#### Selected text:
========================================================================

Production Spindle Spinning?

The past two years I’ve participated in Spinzilla as team member and as a rogue. The better part of a month was spent prepping the fiber to ensure that my time spinning was not stressful, productive and the yarn of good quality. I worked on producing yarn for several projects at once. First year on a team was great fun but I ran out of prepared fiber and dug into my stash.  I was dedicated to not letting my team members down with low production. Last year I signed up as a “rogue”. Actually, I enjoyed the rogue status as I could compete just with myself, not get too crazy with cranking out yardage and enjoyed the intense, intimate joy of spinning for a whole week.

So this year, I am going to go rogue again, but with a new twist. Some of the time my wheels will be silent, and my spindles will take over. This means I can spin while traveling, in waiting rooms or online.

========================================================================

#### Description of the task:
List every situation in which, according to the spindle spinning post, using spindles will let the writer spin. Rely only on the spindle spinning post, not on the material that comes after it.

#### Material provided:
========================================================================

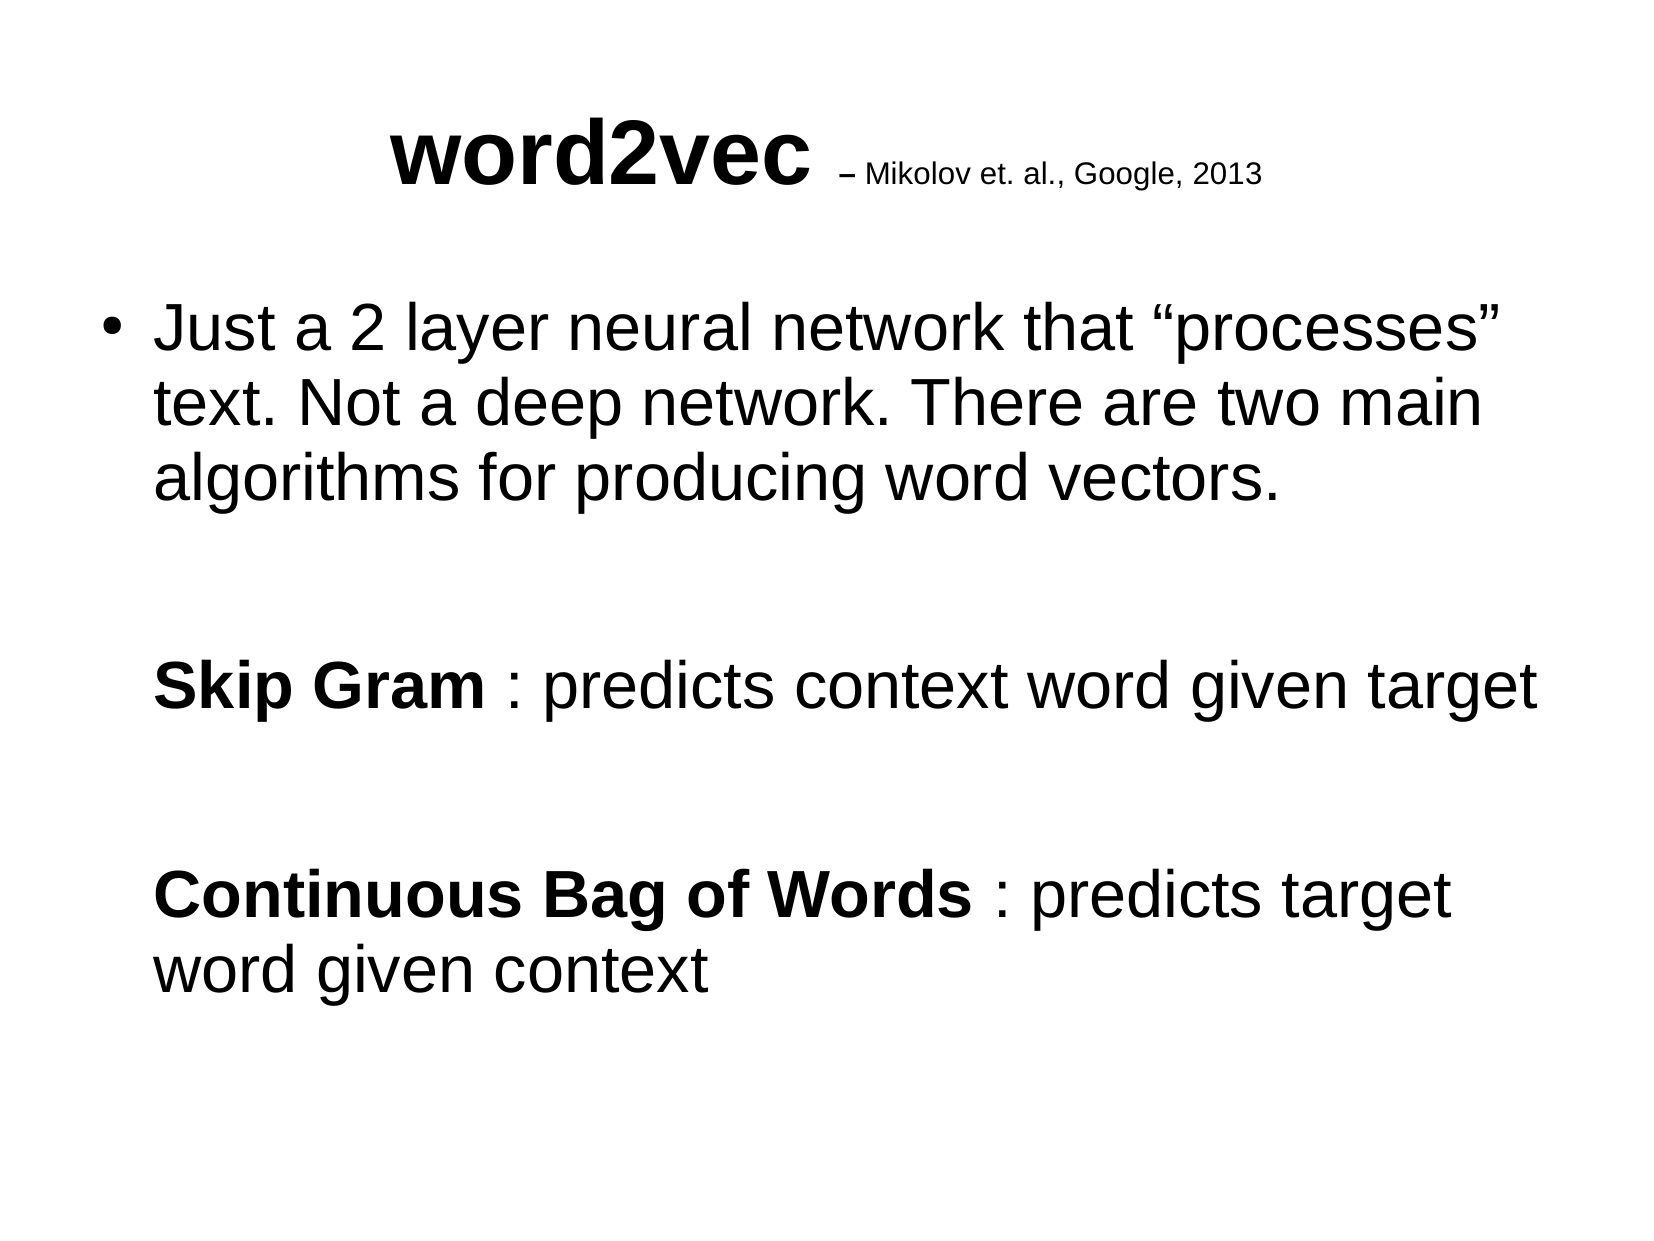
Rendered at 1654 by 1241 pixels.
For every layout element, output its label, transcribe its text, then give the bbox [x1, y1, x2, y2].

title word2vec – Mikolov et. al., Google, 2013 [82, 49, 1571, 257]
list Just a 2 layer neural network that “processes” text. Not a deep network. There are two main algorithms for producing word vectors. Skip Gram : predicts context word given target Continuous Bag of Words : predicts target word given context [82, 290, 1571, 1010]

========================================================================

#### Written solution:
- While traveling
- In waiting rooms
- Online